Afraid of His Own Shadow

Today, as you know from the saturation news coverage that has knocked the Egyptian Revolution off the front pages, is Groundhog Day in the United States. For those visiting this blog from other countries, Groundhog Day is a very important American holiday in which a bunch of people in a small town in Pennsylvania wait for a groundhog to come out of his burrow to have a look around. If the groundhog sees his shadow it means there will be six more weeks of winter. If he doesn't see his shadow it means winter is almost over. Or the other way around. Honestly, crankyjewishguy (CJG) doesn't think a groundhog knows his ass from his elbow, let alone understands what his shadow is, but there you have it.

Crankyjewishguy (CJG) knows what people from other countries must be thinking: the United States is one of the most technologically advanced countries on Earth and spends billions of dollars every year studying, analyzing and predicting the weather and this is how they do it? The answer is yes, this is exactly how we do it.



In a normal year CJG would anxiously await the news from Gobbler's Knob, Pennsylvania the way he awaits his colonoscopy results. But this year he doesn't care. First, he's in Boca Raton where it's already summer (80 degrees as CJG writes), and second, no matter when spring comes to New England, it's going to be at least August before all the snow melts. And, frankly, there's another reason: CJG has lived more than five decades now and he doesn't believe in the groundhog anymore. CJG can't remember a year when the groundhog's prediction was right, at least in New England. If you live in New England and it's February 2nd, there's always at least six weeks of winter left regardless of whether the sun is out in Pennsylvania.

Now, as for Boca, CJG continued his streak of consecutive vacation days on which he has run into people he knows, or close to it. Readers will recall that when CJG was in Puerto Rico in December he could hardly turn around without bumping into people from home, including the kid who used to work at his local Starbucks, and yesterday, walking the beach, it happened again, but only because CJG made the mistake of wearing a t-shirt with the name of the town where he lives on it.
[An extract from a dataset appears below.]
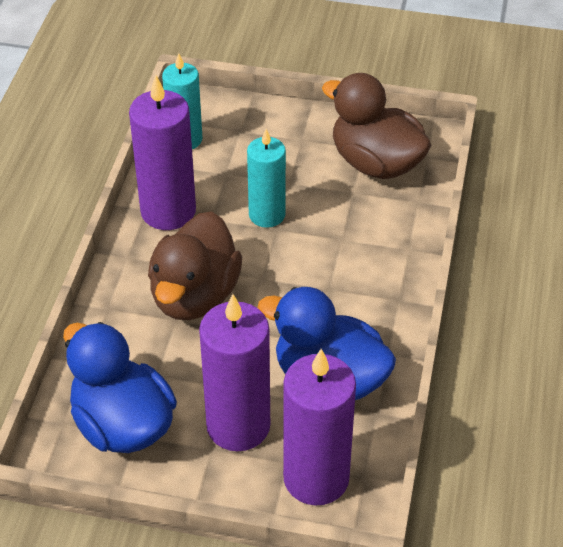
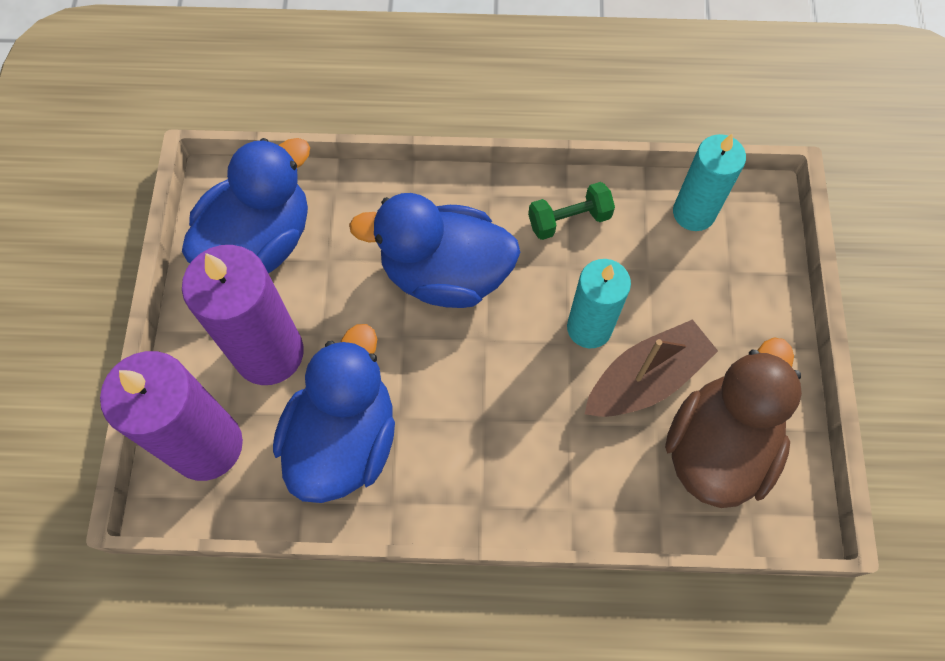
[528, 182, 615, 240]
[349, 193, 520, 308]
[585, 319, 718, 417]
CJG hadn't walked a hundred feet before an excited couple from CJG's home town came running up to see if maybe they knew one another. CJG didn't recall ever running into them at the supermarket or the library, or denting their fender at the bad intersection near the post office, so pleasantries were exchanged, mostly about how smug we felt walking the beach while our neighbors were being buried in another foot of snow. But CJG suspects that he could have been wandering the streets of Khartoum in the same t-shirt and the exact same thing would have happened because that's the kind of guy he is: friend to all the people.

No need for the groundhog here. The weather forecast is for several
thousand more years of sunshine with occasional hurricanes.